### Records supplied
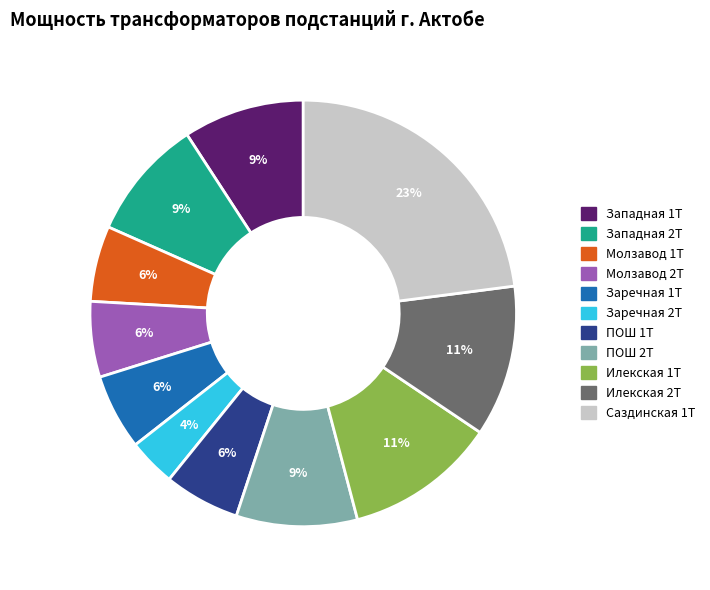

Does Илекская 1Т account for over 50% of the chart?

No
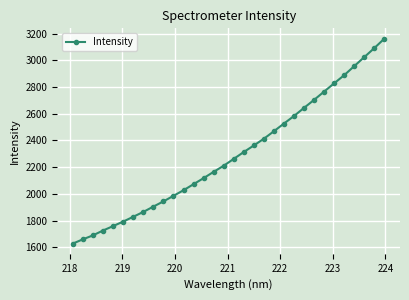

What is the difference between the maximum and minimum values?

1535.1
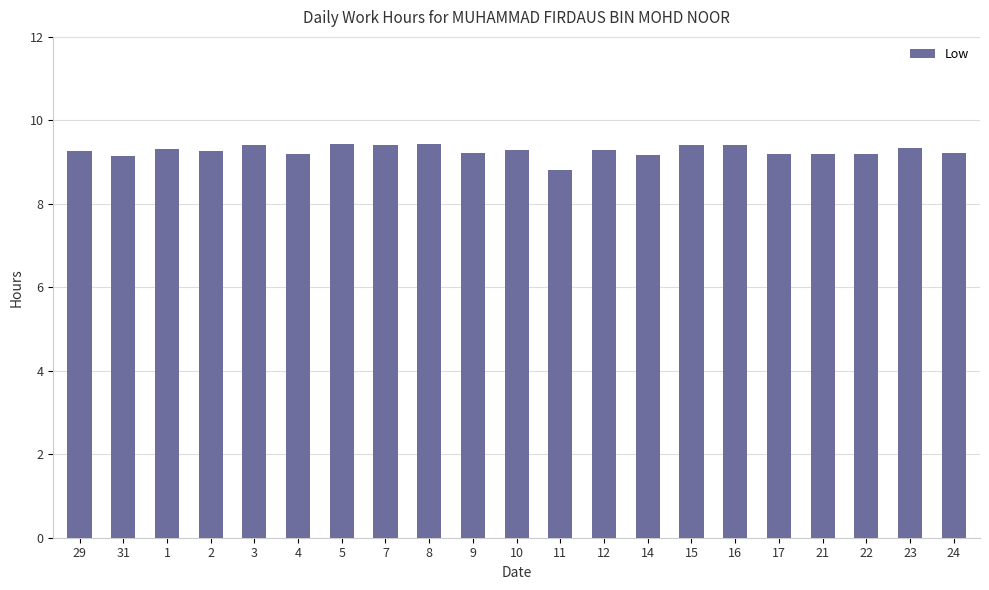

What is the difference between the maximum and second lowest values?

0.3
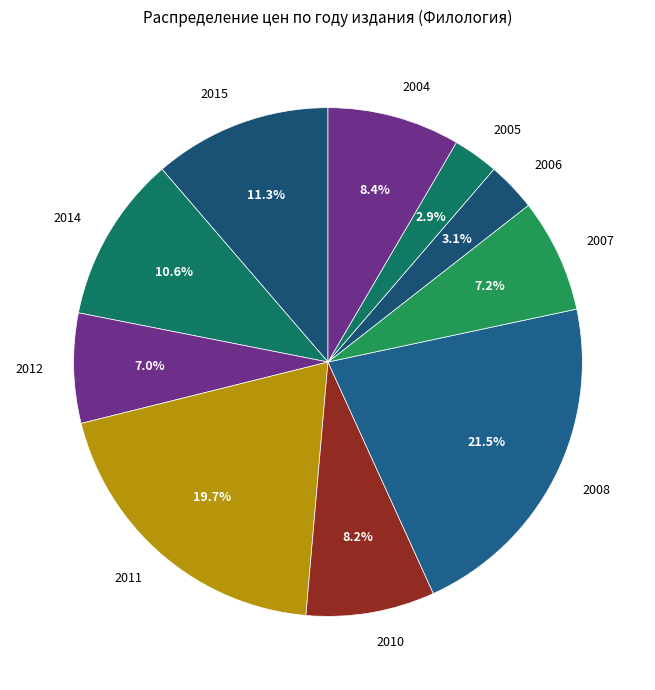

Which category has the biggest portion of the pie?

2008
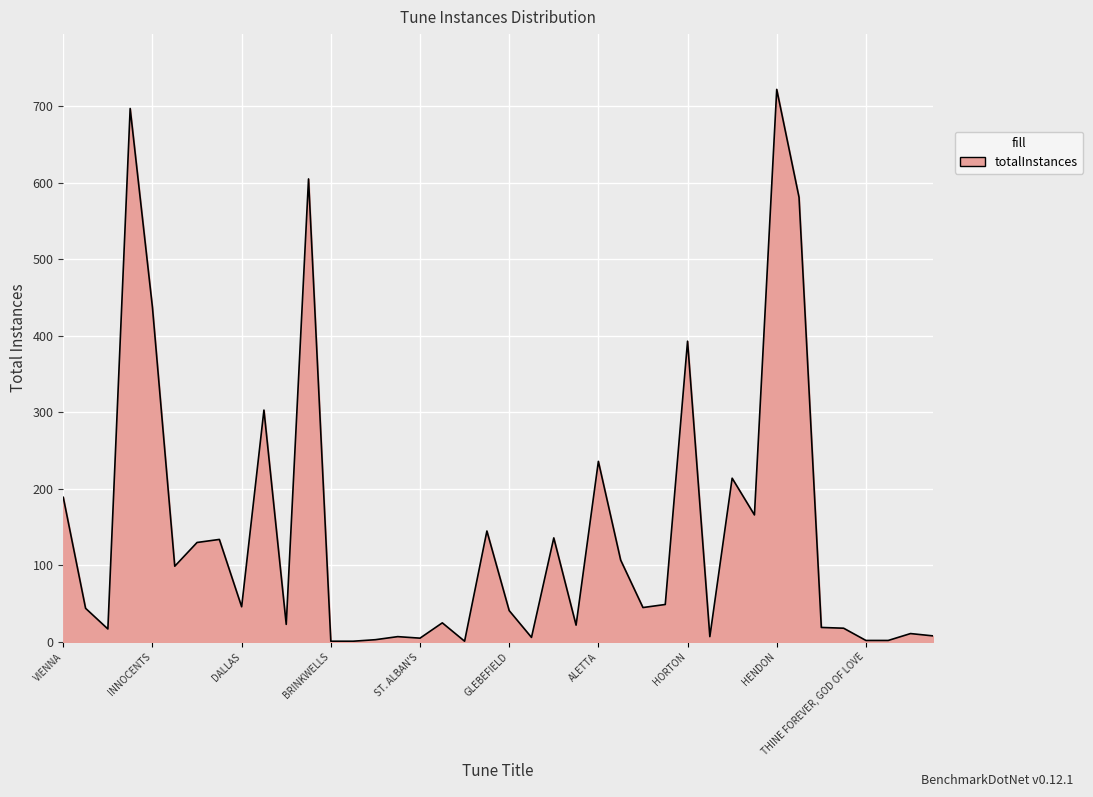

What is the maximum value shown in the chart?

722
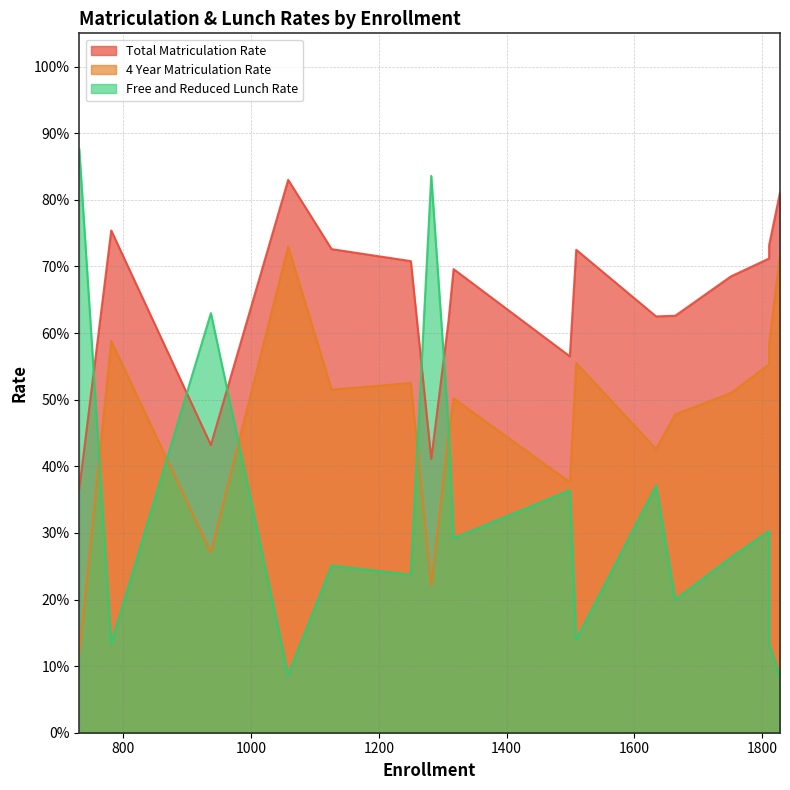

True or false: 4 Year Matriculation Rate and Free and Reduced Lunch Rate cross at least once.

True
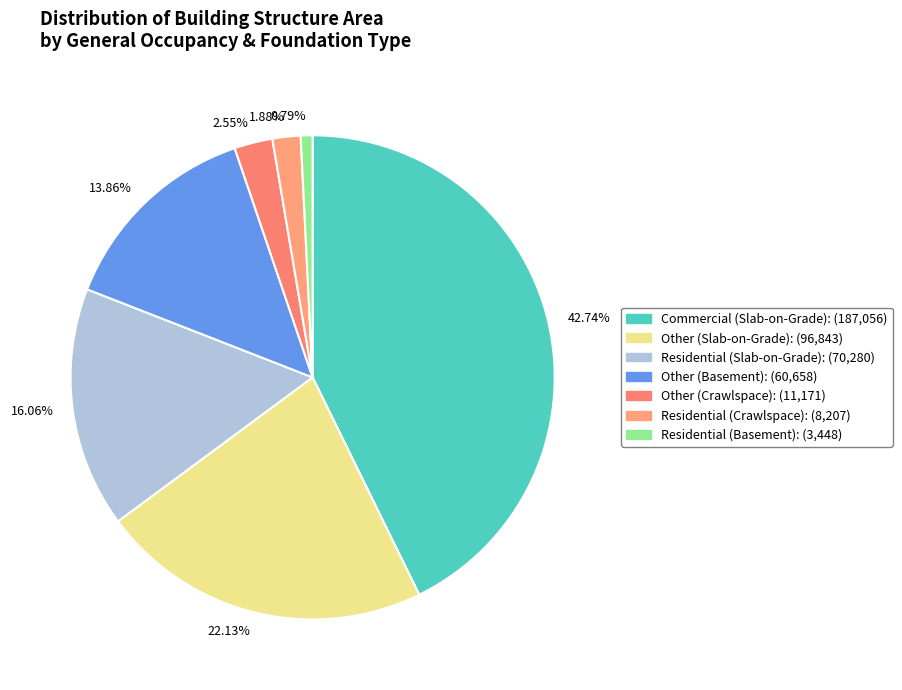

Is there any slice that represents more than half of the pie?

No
######
→ **Required action**:
Pick out each line in the items that contains the word "chart" and copy those lines. Letter case counts.

→ **Result of this exercise**:
Does Илекская 1Т account for over 50% of the chart?
What is the maximum value shown in the chart?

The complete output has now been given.